A small number of steam generator tubes have failed pressure tests at unit 3 of Southern California Edison's (SCE) San Onofre Nuclear Generating Station (SONGS) in California as the company investigates the cause of a leak in the recently installed components.
|One of the steam generators being delivered to SONGS 3 (Image: MHI)
Steam generators are crucial components of plants based on pressurized water reactors (PWRs), transferring the thermal energy generated in the reactor vessel from the primary coolant circuit to a scondary steam circuit that drives the turbine generator.
SCE decided to replace the steam generators of the 1070 MWe unit 2 and 1100 MWe unit 3 PWRs at the SONGS plant after a cost-benefit study showed that the modernization would save customers some $1 billion over about 13 years. The two steam generators of unit 2 were replaced in 2009, while those of unit 3 were replaced in late 2010. Each of the two SONGS units were originally equipped with two Combustion Engineering Model 3340 recirculating steam generators, which were designed for a 40-year service life. The replacement generators were manufactured by Mitsubishi Heavy Industries (MHI) at its Kobe Shipyard & Machinery Works in Japan.
SONGS 3 resumed operation in February 2011, but was shut down on 31 January 2012 after workers detected a leak in one of the unit's steam generator tubes.
SCE is now in the process of conducting in-situ pressure tests on 129 of SONG 3's 19,454 tubes, which show higher than normal wear. The tests involve the tubes being slowly pressurized with non-radioactive water in stages, using up to three times the normal operating condition pressure. Tubes undergoing the tests are removed from service by plugging them, whether or not they pass the test. The generators are built with an allowance of extra tubes so that some can be taken out of service during the life of the plant.
So far, SCE reported, three steam generator tubes failed during the tests, which are being conducted in the presence of inspectors from the US Nuclear Regulatory Commission (NRC). SCE anticipates additional NRC inspections.
Meanwhile, SONGS 2 was taken offline on 9 January for a planned maintenance and inspection outage. This work is nearly completed. SCE has plugged those steam generator tubes at unit 2 showing signs of wear or susceptibility to wear.

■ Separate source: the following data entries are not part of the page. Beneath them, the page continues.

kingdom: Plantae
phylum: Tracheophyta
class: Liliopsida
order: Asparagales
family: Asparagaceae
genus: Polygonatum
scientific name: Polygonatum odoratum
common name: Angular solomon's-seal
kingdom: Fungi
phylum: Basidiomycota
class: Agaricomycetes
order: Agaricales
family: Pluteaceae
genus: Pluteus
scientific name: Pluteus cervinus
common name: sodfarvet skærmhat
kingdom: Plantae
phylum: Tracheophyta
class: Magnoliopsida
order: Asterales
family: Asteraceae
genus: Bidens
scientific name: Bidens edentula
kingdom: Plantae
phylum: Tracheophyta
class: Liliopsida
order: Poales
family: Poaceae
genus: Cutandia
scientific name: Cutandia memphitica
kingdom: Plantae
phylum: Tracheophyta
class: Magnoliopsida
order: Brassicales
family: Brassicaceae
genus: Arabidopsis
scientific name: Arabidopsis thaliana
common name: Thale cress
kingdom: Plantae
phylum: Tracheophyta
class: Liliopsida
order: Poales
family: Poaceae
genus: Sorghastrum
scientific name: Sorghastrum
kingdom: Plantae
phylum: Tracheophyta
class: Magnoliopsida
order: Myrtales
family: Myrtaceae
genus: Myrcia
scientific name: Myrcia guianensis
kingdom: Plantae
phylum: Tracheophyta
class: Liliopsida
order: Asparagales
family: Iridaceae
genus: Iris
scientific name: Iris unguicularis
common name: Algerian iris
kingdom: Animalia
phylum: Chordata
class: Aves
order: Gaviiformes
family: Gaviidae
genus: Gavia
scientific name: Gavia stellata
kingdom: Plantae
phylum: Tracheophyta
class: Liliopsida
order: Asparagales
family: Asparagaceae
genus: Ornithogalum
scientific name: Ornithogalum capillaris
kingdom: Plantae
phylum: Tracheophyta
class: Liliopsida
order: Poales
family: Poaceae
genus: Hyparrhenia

"Tests at a nuclear plant are designed to detect potential safety issues, and these tests serve that purpose," said SCE president Ron Litzinger. "Our tube testing plan, in accordance with industry standards, is designed to help us understand the safety issues and significance of this situation."
Due to the two-loop design of the SONGS reactors, their replacement steam generators are among the world's largest, each measuring approximately 20 metres in length, seven metres in diameter and weighing some 580 tonnes. In a recent article in Nuclear Engineering International magazine, SCE's Boguslaw Olech and MHI's Tomoyuki Inoue said, "The major shortcoming of such large steam generators, as seen during their operating history, was tube wear, particularly in the U-bend region." SCE and MHI worked together to improve the design of the replacement steam generators for SONGS. These "were intended to include all possible improvements introduced by the industry into the steam generator design and fabrication processes based on the US industry operating experience with all PWR plants, inside and outside of the USA."